Sie verlangen von den Vereinen, in denen ausnahmslos ehrenamtliche Kräfte arbeiten, nicht weniger als einen Quantensprung.

Stermann Es führt in Zukunft, zumindest in Vereinen ab 1000 Mitgliedern, kein Weg an hauptamtlichen Kräften vorbei. Ich habe über Jahre Leute zu Vereinsmanagern ausgebildet, die dachten, das sei nicht zu finanzieren, und es sich jetzt nicht mehr anders vorstellen können. In kleineren Vereinen ginge es über ein Job-Sharing mehrerer Klubs.

Sie wollen den professionellen Sportverein. Was macht der KSB dabei?

Stermann Die Vereine sind heute besser informiert als je zuvor.
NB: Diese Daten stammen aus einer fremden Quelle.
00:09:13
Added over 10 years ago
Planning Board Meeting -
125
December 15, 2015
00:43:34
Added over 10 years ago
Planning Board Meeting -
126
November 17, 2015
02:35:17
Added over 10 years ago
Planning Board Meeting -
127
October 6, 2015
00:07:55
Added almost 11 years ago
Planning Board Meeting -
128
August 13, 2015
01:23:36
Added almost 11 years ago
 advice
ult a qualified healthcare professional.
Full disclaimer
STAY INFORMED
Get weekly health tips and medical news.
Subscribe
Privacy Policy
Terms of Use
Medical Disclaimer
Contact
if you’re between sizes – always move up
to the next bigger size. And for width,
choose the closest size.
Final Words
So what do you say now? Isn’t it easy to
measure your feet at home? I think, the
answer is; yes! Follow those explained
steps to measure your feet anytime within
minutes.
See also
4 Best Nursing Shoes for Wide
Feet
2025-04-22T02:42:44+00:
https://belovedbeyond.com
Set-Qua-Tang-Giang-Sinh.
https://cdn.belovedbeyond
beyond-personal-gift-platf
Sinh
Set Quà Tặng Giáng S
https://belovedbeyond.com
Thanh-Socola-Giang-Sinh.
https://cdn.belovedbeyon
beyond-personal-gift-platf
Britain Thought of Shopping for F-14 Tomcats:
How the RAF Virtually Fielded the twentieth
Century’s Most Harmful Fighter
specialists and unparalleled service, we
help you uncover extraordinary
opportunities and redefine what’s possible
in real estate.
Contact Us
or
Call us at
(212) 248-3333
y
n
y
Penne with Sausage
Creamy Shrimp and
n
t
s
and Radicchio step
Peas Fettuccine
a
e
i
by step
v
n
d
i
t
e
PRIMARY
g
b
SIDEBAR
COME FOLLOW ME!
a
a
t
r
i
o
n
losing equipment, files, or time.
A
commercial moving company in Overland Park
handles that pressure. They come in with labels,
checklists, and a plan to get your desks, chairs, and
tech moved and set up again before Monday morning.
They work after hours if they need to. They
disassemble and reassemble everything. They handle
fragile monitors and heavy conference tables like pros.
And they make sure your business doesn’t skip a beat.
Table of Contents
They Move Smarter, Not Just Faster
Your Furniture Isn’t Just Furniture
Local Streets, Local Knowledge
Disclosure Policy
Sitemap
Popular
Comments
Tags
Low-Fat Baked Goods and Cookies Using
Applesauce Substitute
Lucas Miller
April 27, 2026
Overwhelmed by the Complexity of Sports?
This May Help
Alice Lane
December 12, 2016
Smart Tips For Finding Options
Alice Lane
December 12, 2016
Mit dem VIBSS (Vereins-Informations-, Beratungs- und Schulungssystem, die Red.), an den Runden Tischen und in vielen persönlichen Gesprächen sind wir Dienstleister vor Ort. Darüber hinaus haben wir eine Übungsleiter-Datenbank eingerichtet, in der kreisweit schon mehr als 700 ausgebildete Fachleute registriert sind. Da können Vereine, denen ein Übungsleiter ausfällt, ganz kurzfristig einen anfordern. Ich könnte mir so auch ein Modell "Rent-a-teacher" vorstellen, nach dem Übungsleiter in Schulen oder Unternehmen gehen.

Wo sollen die Mitarbeiter überhaupt herkommen?

Stermann Wir planen ein Pilotprojekt mit der Arbeitsagentur des Landes. Es gibt zahlreiche 40-bis 60-Jährige, die bei der Agentur gemeldet sind und früher als Buchhalter oder Verwaltungsangestellte gearbeitet haben. Wenn sie eine Affinität zum Sport haben, könnten das ideale Partner sein. Außerdem ist es ein Riesenfeld für Arbeitsplätze. Wir haben in unserer Geschäftsstelle übrigens eine Verwaltungsfachkraft über die Agentur gefunden.

Bedeutet die angestrebte Professionalisierung das Aus fürs Ehrenamt?

Stermann Im Gegenteil: Sport ist ohne das Ehrenamt undenkbar. Es muss ganz wörtlich als ehrenvolles Amt angesehen werden. Ein Beispiel: Der Clever Ruder-Club hat ausgerechnet, dass beim Club-Neubau fünf Mitglieder jeweils mehr als 1250 Arbeitssstunden geleistet haben. Da haben wir dem Verein zu seinem Jubiläum im vergangenen Jahr 500 Euro für die Jugendarbeit überreicht. Vom Bürgermeister gab's übrigens einen Zollstock.

Was steht für 2009 auf der Agenda des KSB-Vorsitzenden?

Stermann Wir haben eine Infrastruktur aufgebaut. Jetzt ist es an der Zeit, dass wir uns mehr und mehr inhaltlichen Fragen öffnen. Wir wollen zudem dahin gelangen, dass wir uns zu je einem Drittel aus Beiträgen, Zuschüssen und aus der Wirtschaft finanzieren. Was das letzte Drittel betrifft, haben wir die Zielvorgabe noch nicht erreicht.

Wie sind die Aussichten für den Kreis Klever Sport?

Stermann Hoffnungsvoll, aber einer Renovierung bedürftig.

Das dürfte vielen Vereinsvorständen nicht schmecken.

Stermann Ich bin mir bewusst, dass es kein leichter Weg mit den Vereinen wird. Wir im KSB müssen eine Perspektive von zehn bis 20 Jahren haben und als Scharnier die politischen Wünsche berücksichtigen. Einige Vereinsvorsitzende sagen aber: Ich bin nur für drei Jahre gewählt, das geht mich nichts mehr an. Aber es gibt unangenehme Wahrheiten, und man muss sie ehrlich aussprechen. Wir dürfen die Vereine nicht blind ins offene Messer laufen lassen.